> **INSTRUCTION**: Turn every line of text in the rows below into one numbered list, skipping blank lines and leaving the pictures out of the answer.

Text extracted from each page
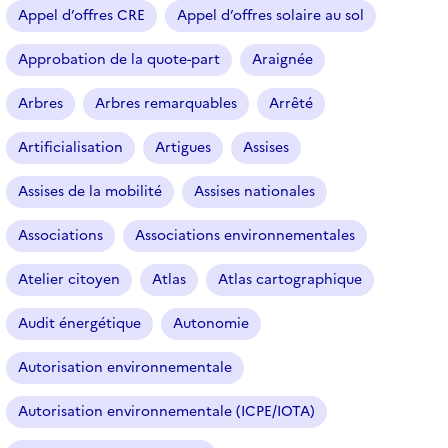
Appel d’offres CRE
Appel d’offres solaire au sol
Approbation de la quote-part
Araignée
Arbres
Arbres remarquables
Arrêté
Artificialisation
Artigues
Assises
Assises de la mobilité
Assises nationales
Associations
Associations environnementales
Atelier citoyen
Atlas
Atlas cartographique
Audit énergétique
Autonomie
Autorisation environnementale
Autorisation environnementale (ICPE/IOTA)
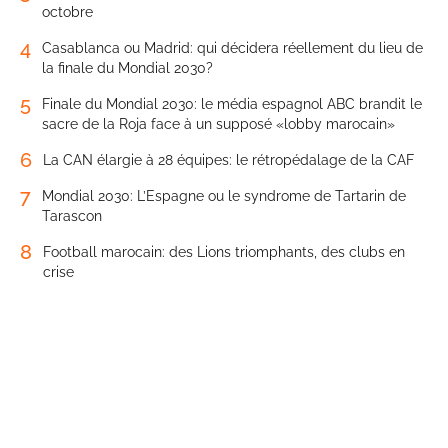
octobre
4
Casablanca ou Madrid: qui décidera réellement du lieu de
la finale du Mondial 2030?
5
Finale du Mondial 2030: le média espagnol ABC brandit le
sacre de la Roja face à un supposé «lobby marocain»
6
La CAN élargie à 28 équipes: le rétropédalage de la CAF
7
Mondial 2030: L’Espagne ou le syndrome de Tartarin de
Tarascon
8
Football marocain: des Lions triomphants, des clubs en
crise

> **ANSWER SECTION**:
1. Appel d’offres CRE
2. Appel d’offres solaire au sol
3. Approbation de la quote-part
4. Araignée
5. Arbres
6. Arbres remarquables
7. Arrêté
8. Artificialisation
9. Artigues
10. Assises
11. Assises de la mobilité
12. Assises nationales
13. Associations
14. Associations environnementales
15. Atelier citoyen
16. Atlas
17. Atlas cartographique
18. Audit énergétique
19. Autonomie
20. Autorisation environnementale
21. Autorisation environnementale (ICPE/IOTA)
22. octobre
23. 4
24. Casablanca ou Madrid: qui décidera réellement du lieu de
25. la finale du Mondial 2030?
26. 5
27. Finale du Mondial 2030: le média espagnol ABC brandit le
28. sacre de la Roja face à un supposé «lobby marocain»
29. 6
30. La CAN élargie à 28 équipes: le rétropédalage de la CAF
31. 7
32. Mondial 2030: L’Espagne ou le syndrome de Tartarin de
33. Tarascon
34. 8
35. Football marocain: des Lions triomphants, des clubs en
36. crise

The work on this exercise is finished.